La ética y la política no coinciden, configuran esferas de
acción diferentes. El gobierno debe mirar al establecimiento de las reglas que
permitan la convivencia. Quizá sea precisamente la sinceridad un valor
transversal, igualmente valioso en el ámbito ético (capítulo 1) como en el
político (capítulo 2).
Afirma Emerson que «nadie que pudiera permitirse ser sincero
querría convertirse en charlatán». Y Montesquieu es consciente de que la
sinceridad requiere grandeza en el que habla, pero también en el que ha de
escuchar que su amor propio le engaña y que quienes le halagan en vez de decir
que el rey está desnudo no son sino débiles parásitos. Débiles porque carecen
de la fuerza, que es valor, para enfrentar al que yerra cuando es uno de los
denominados “grandes”. Y parásitos, porque han optado por vivir en y del
engaño. A eso se refiere Montesquieu cuando afirma que «un hombre sincero en la
corte de un príncipe es un hombre libre entre esclavos», lo cual dice mucho a
su favor, pero no dice que sea una situación cómoda.
En ningún momento del Elogio
de la sinceridad pierde Montesquieu de vista cuál era el objetivo: cómo
contribuir a la construcción de una polis en la que hombres veraces y valientes
ayuden a hombres valientes y veraces a conocer los propios límites, las propias
posibilidades, y llevar sus vidas hasta la mayor plenitud posible. En compañía
de amigos. En una relación auténtica como la que sólo hombres auténticos pueden
tener entre sí.
Si, como queda dicho, la sinceridad es una virtud que se
dirige fundamentalmente hacia el amigo, para ayudarle en esa tarea esencial que
es el autoconocimiento, no será totalmente anecdótico recuperar, junto al Elogio de la sinceridad, un texto en el
que Montesquieu hace “una cosa bastante tonta: su retrato”.
Retrato de Montesquieu
por él mismo muestra la imagen de una existencia dichosa, agradecido con
los dones que ha recibido de la naturaleza y de la cultura, que se ufana en
incrementar sus bienes más por disfrutar con el ejercicio de sus cualidades que
por enriquecerse, con una inteligencia despierta que sabe captar, valorar y,
por eso mismo, gozar de la vida.
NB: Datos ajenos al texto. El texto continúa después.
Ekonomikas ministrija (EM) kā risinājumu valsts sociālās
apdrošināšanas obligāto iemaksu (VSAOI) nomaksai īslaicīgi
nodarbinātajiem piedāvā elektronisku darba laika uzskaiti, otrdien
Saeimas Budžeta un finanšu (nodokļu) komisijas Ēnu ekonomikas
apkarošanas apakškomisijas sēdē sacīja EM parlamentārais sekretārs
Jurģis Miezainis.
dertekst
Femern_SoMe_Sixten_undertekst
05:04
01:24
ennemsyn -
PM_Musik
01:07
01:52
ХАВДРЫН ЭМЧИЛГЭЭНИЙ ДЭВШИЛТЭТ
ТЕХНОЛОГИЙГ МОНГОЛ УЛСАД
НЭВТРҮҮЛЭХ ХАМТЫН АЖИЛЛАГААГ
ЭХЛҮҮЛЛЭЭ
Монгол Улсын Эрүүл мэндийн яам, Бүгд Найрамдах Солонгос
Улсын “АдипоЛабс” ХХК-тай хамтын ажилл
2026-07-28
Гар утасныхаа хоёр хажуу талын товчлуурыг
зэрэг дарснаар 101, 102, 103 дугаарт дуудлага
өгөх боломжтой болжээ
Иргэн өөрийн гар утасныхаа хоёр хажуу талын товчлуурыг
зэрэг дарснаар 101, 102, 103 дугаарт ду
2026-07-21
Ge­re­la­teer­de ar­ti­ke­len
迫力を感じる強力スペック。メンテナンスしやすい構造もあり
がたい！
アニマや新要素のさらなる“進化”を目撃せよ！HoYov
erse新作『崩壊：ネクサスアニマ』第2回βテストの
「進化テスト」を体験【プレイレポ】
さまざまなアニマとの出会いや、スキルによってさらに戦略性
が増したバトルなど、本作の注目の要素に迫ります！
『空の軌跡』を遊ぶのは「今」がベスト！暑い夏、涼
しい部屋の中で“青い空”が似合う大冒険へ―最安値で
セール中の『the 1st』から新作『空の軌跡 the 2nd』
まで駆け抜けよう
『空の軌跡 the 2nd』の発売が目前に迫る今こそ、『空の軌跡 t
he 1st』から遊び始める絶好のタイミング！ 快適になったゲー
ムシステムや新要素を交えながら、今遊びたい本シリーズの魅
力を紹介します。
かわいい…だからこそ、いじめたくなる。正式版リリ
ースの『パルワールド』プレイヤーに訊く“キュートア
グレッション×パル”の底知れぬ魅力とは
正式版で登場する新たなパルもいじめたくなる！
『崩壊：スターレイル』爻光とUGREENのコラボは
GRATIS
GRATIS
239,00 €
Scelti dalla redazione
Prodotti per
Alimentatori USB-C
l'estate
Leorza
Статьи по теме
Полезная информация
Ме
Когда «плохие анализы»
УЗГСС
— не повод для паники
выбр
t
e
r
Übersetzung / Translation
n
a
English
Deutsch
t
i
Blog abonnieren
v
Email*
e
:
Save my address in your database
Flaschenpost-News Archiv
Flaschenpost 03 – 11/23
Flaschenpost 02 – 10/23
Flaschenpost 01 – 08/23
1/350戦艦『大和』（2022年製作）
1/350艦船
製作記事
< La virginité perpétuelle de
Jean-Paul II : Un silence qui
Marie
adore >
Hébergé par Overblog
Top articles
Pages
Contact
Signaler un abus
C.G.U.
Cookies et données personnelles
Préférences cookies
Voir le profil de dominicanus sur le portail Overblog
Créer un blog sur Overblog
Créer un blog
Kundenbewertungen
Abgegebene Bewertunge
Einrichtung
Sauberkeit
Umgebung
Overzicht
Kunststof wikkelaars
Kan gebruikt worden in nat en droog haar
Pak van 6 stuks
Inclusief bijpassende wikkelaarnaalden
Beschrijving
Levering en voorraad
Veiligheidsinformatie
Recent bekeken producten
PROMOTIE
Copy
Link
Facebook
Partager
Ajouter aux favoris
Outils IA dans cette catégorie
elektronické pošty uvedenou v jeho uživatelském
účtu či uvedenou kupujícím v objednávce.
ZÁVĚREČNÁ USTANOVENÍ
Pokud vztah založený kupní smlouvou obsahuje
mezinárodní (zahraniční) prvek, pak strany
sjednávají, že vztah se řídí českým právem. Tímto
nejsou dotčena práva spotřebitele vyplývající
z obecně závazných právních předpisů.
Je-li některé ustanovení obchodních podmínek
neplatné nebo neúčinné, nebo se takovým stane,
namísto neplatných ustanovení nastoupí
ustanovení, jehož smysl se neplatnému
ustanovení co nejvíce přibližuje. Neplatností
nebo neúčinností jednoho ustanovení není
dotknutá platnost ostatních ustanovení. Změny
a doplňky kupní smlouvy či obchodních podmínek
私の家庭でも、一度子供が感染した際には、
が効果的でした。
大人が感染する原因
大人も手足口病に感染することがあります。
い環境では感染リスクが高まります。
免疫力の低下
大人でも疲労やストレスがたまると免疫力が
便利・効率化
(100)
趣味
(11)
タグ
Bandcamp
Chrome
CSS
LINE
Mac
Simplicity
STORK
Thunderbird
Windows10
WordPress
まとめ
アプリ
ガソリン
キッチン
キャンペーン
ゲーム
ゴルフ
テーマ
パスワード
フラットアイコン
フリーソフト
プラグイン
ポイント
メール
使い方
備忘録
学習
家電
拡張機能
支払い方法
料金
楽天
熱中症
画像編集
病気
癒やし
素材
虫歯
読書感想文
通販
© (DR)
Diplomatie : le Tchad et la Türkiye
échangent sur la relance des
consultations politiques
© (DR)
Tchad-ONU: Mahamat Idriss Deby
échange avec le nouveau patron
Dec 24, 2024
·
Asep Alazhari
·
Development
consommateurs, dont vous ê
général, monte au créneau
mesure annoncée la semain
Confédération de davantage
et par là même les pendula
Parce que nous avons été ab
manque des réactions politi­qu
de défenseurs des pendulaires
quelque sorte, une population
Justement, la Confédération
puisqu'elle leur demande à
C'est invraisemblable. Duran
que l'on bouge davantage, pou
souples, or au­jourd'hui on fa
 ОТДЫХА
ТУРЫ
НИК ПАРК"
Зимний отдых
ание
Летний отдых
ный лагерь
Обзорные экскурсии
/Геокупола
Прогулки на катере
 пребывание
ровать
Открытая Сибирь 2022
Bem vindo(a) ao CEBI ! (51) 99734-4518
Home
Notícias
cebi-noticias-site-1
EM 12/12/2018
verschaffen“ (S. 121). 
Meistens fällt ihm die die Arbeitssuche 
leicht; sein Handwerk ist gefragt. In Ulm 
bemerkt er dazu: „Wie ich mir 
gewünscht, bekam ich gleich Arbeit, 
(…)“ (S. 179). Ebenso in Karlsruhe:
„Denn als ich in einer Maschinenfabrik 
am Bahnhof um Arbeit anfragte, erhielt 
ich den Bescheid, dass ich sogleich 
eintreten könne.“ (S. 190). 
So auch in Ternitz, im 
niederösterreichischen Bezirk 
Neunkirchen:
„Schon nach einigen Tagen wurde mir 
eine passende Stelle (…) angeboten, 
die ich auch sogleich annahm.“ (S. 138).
Un solo anticipo: “Despierto por la mañana con
la alegría secreta de ver la luz; veo la luz con una especie de arrobamiento; y
el resto del día estoy contento. Paso la noche sin desvelarme”.
Murió ciego, privado de la luz. Fueron, en esa última época,
otras las fuentes de su alegría que, al parecer, no le abandonó jamás.